In the records below, begin at the line containing "Dicembre 2011" and end at the line containing "las rupturas entre"; quote every line in that span exactly, including both boundary lines, and no others.

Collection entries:
-*-*-
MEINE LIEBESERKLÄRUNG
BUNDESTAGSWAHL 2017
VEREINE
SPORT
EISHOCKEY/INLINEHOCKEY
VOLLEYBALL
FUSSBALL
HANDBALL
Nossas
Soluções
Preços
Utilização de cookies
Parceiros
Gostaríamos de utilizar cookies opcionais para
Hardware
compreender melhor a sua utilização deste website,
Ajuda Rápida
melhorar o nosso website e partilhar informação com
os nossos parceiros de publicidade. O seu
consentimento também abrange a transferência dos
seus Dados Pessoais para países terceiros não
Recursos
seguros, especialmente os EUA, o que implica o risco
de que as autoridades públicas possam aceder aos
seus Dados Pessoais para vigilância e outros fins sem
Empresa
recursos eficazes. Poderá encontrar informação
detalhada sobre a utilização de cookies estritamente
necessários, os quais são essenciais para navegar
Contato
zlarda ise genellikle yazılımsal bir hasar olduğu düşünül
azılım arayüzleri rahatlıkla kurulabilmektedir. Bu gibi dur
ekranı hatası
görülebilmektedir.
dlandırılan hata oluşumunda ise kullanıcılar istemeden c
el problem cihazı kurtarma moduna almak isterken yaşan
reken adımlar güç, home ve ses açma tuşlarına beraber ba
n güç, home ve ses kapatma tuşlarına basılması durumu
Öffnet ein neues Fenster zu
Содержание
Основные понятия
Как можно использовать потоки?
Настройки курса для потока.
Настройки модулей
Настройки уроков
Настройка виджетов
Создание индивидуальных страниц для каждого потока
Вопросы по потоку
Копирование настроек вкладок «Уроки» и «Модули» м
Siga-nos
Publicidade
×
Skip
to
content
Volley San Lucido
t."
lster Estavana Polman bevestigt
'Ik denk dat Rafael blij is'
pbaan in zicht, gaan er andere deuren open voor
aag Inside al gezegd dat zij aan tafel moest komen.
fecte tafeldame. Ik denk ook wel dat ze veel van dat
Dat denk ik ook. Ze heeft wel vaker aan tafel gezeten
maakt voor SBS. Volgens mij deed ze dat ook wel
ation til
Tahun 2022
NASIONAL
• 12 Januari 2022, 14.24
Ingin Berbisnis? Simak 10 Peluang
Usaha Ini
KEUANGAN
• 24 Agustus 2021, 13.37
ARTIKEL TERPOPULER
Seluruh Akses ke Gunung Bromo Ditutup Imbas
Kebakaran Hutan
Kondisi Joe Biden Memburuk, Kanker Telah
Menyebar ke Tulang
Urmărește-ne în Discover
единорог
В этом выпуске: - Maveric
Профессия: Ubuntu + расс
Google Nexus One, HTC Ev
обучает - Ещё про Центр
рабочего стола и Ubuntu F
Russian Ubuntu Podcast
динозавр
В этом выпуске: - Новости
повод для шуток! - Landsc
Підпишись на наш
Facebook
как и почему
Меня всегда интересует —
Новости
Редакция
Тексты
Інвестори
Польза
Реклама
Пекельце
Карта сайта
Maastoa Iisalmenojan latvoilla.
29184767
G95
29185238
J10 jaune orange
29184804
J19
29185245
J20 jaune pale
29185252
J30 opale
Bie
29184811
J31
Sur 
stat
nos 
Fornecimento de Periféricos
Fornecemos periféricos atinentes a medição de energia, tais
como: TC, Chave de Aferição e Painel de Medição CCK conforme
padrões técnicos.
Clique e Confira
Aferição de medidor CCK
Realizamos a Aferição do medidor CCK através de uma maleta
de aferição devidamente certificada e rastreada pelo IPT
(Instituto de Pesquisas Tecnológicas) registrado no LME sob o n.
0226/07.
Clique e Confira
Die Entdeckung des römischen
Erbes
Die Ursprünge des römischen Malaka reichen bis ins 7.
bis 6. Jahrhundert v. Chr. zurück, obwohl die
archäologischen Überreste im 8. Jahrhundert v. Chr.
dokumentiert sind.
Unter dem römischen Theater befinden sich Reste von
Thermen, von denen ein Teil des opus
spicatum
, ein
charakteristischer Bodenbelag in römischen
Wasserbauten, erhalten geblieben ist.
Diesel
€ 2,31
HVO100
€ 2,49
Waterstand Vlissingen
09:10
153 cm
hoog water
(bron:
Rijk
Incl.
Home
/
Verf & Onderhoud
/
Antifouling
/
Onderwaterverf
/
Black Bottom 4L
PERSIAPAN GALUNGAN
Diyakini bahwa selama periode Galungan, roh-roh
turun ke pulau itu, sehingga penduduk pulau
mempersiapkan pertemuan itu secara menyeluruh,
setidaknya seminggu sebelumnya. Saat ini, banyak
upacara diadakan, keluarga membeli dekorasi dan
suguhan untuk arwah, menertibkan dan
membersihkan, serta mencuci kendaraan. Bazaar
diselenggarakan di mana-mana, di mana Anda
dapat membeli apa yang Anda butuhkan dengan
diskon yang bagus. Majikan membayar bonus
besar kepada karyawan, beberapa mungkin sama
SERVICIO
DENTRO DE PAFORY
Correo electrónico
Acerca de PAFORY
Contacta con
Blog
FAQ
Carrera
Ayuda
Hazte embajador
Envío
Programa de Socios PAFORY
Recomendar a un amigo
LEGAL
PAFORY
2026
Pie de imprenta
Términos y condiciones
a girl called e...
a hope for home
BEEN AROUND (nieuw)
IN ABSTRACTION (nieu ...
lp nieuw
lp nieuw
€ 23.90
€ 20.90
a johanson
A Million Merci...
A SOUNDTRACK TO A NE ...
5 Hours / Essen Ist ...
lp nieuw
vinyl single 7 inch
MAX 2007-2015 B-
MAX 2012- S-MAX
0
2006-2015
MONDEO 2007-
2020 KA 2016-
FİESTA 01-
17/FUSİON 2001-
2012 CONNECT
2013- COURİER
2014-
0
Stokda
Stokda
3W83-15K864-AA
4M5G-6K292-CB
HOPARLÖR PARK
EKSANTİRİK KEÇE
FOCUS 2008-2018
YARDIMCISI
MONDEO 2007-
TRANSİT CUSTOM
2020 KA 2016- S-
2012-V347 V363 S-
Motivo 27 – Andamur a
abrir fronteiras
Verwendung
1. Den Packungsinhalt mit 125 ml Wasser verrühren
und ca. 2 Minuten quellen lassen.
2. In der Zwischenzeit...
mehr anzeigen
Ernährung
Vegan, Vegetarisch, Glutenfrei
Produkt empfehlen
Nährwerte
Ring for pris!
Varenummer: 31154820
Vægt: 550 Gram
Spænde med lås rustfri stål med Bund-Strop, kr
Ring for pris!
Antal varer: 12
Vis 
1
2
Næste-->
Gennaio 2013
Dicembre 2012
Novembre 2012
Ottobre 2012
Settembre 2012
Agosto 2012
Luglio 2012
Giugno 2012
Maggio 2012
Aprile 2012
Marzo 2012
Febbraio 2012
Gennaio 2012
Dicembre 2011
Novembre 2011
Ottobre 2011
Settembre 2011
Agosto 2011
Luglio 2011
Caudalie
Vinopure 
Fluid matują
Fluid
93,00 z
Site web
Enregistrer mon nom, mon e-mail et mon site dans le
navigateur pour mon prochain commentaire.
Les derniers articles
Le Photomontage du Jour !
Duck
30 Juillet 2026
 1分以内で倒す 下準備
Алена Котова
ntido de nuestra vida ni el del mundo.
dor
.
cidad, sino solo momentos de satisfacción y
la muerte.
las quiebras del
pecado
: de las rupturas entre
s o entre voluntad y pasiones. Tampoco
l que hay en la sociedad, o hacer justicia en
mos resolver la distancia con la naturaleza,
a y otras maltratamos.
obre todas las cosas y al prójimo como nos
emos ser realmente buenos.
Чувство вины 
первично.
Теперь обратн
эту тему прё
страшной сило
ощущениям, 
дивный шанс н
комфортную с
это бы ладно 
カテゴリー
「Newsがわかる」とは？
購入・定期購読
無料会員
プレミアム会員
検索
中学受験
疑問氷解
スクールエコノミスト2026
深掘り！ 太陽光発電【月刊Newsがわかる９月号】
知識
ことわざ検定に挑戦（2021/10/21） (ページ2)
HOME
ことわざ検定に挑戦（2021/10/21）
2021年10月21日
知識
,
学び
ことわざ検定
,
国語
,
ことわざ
-*-*-
» **Written response**:
Dicembre 2011
Novembre 2011
Ottobre 2011
Settembre 2011
Agosto 2011
Luglio 2011
Caudalie
Vinopure 
Fluid matują
Fluid
93,00 z
Site web
Enregistrer mon nom, mon e-mail et mon site dans le
navigateur pour mon prochain commentaire.
Les derniers articles
Le Photomontage du Jour !
Duck
30 Juillet 2026
 1分以内で倒す 下準備
Алена Котова
ntido de nuestra vida ni el del mundo.
dor
.
cidad, sino solo momentos de satisfacción y
la muerte.
las quiebras del
pecado
: de las rupturas entre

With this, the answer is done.